Posted on 4/4/25 at 6:47 pm to David Fellows
quote:
So? We've all benefited from this gross political and economic malpractice that's been going on for decades. Cheap cars, cheap electronics, cheap chinese crap from Walmart. We're all guilty of it, and we'll all have to make sacrifices in order to right the American ship again.
For the moment, you'll have to pay twenty bucks for a toaster instead of ten.
The question was what's the point of negotiating. We don't make certain things that people need or don't make enough of certain things. So before we are able to make things we cirrently don't make, etc., we still need to negotiate the best we can even if we are paying higher prices for that stuff.
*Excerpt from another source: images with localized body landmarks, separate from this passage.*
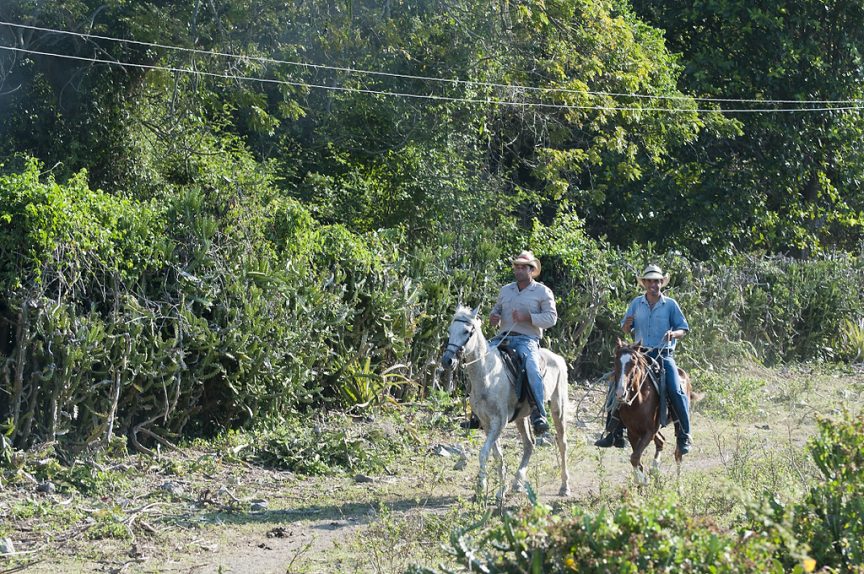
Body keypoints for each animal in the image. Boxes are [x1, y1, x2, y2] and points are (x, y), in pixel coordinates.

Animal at [442, 304, 572, 502]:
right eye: (450, 330)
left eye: (466, 332)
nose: (447, 360)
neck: (487, 375)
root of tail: (558, 358)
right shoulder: (487, 423)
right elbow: (496, 454)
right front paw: (495, 489)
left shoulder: (499, 422)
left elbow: (484, 452)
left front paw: (482, 487)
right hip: (521, 417)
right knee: (529, 444)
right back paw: (517, 482)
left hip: (559, 408)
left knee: (562, 443)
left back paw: (565, 486)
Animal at [612, 340, 692, 484]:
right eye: (616, 361)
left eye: (634, 363)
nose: (621, 393)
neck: (639, 400)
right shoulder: (632, 432)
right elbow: (636, 459)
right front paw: (640, 482)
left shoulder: (649, 431)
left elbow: (634, 458)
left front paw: (642, 480)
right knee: (661, 441)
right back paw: (655, 469)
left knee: (678, 453)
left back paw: (679, 486)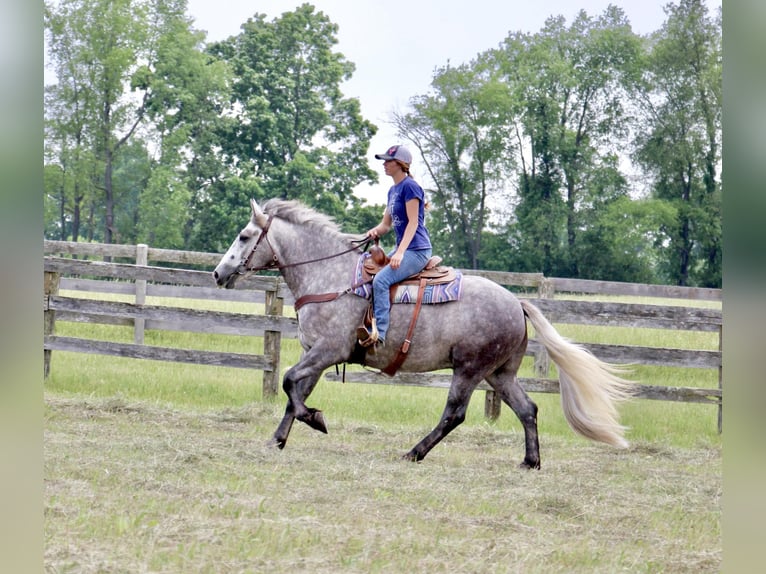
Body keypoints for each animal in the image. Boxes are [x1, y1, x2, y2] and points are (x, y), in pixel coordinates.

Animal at [213, 200, 632, 470]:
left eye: (244, 236)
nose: (218, 273)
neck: (331, 279)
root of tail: (517, 303)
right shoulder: (315, 352)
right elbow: (294, 392)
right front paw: (279, 438)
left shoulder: (329, 350)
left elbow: (287, 382)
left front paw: (315, 419)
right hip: (500, 373)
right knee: (527, 409)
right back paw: (530, 461)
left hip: (469, 369)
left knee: (455, 414)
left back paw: (414, 452)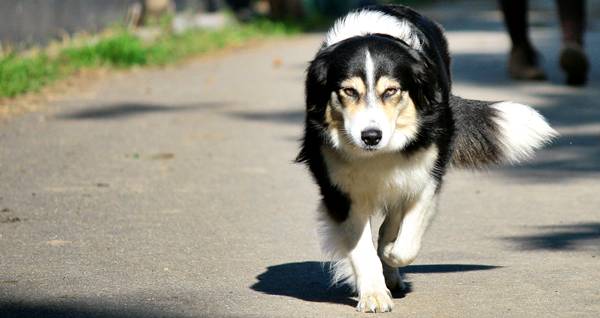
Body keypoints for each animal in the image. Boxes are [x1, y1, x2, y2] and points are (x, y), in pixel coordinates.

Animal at [296, 4, 556, 314]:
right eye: (348, 91)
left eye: (391, 91)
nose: (370, 136)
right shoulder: (339, 191)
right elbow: (362, 249)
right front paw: (373, 294)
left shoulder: (425, 175)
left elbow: (403, 245)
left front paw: (388, 256)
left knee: (393, 222)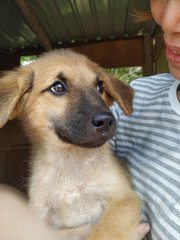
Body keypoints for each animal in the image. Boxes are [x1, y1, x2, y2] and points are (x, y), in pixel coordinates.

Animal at [0, 49, 149, 240]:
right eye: (57, 87)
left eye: (100, 87)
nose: (106, 121)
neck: (70, 164)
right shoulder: (40, 215)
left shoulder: (123, 198)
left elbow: (104, 232)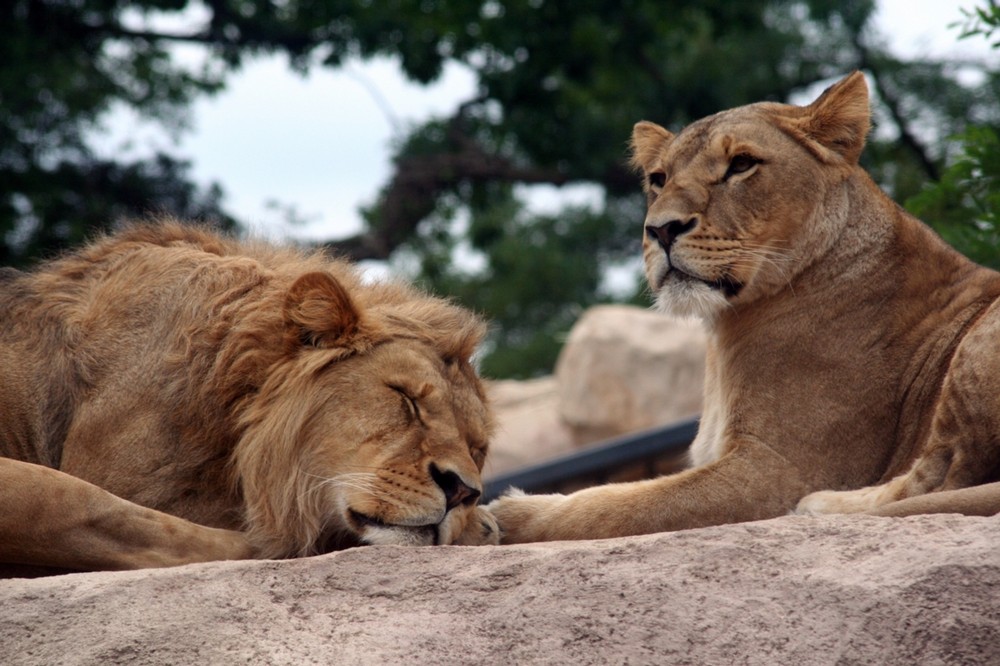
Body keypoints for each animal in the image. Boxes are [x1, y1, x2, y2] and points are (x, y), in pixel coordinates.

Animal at [488, 70, 1000, 544]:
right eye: (658, 179)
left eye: (741, 164)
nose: (661, 229)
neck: (724, 330)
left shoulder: (777, 468)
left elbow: (624, 505)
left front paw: (510, 515)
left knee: (942, 475)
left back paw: (820, 505)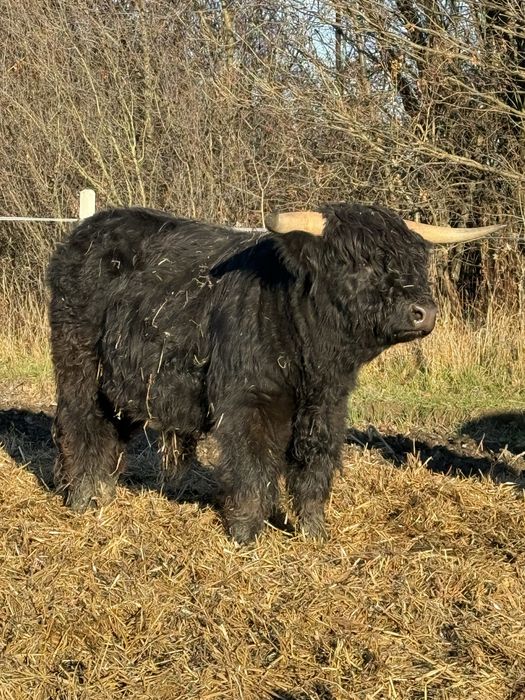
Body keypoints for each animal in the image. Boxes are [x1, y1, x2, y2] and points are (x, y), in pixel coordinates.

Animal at [47, 203, 502, 543]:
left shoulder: (327, 405)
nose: (423, 312)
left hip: (125, 381)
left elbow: (314, 466)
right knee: (79, 424)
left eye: (413, 262)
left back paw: (104, 493)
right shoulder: (251, 402)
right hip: (79, 365)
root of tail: (82, 233)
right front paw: (246, 535)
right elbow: (254, 466)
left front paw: (314, 533)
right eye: (358, 263)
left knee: (112, 431)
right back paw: (81, 498)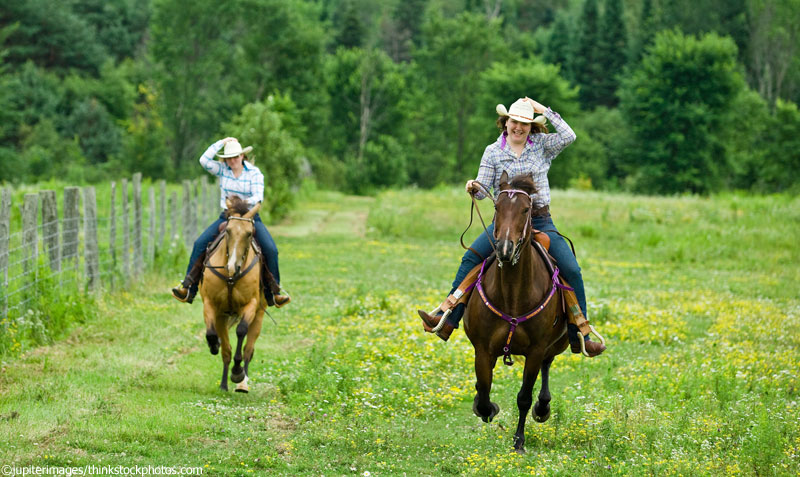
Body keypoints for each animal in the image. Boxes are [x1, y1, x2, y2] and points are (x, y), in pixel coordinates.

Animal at [198, 195, 264, 392]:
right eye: (227, 231)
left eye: (249, 233)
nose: (232, 266)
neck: (231, 277)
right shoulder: (211, 305)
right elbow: (212, 335)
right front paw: (214, 345)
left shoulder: (251, 305)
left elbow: (241, 331)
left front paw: (237, 372)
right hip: (222, 316)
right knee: (226, 351)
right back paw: (223, 384)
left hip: (259, 315)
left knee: (249, 350)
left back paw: (243, 383)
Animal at [462, 170, 568, 450]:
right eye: (497, 207)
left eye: (526, 209)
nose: (505, 248)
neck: (512, 294)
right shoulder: (482, 348)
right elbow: (484, 389)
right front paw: (486, 408)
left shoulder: (535, 351)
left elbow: (524, 397)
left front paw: (519, 441)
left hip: (557, 343)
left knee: (547, 365)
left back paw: (543, 408)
Posted on 4/4/25 at 8:26 pm to RaoulDuke504
I'm legitimately confused by all the efforts made to dismantle ongoing clean energy projects like EV and battery factories if we're looking to reshore manufacturing back to the US. Are we literally talking about textile mills?
Posted on 4/4/25 at 8:33 pm to RogerTheShrubber
quote:
Both nations have increased their citizens quality of life over the past 30 years, objectively.
Can you objectively flesh this out? For the US, I mean. It´s clear it´s benefitted China.
Posted on 4/4/25 at 8:42 pm to RaoulDuke504
If a country removes a tariff, that manufacturing gets cheaper so why would they come back domestically?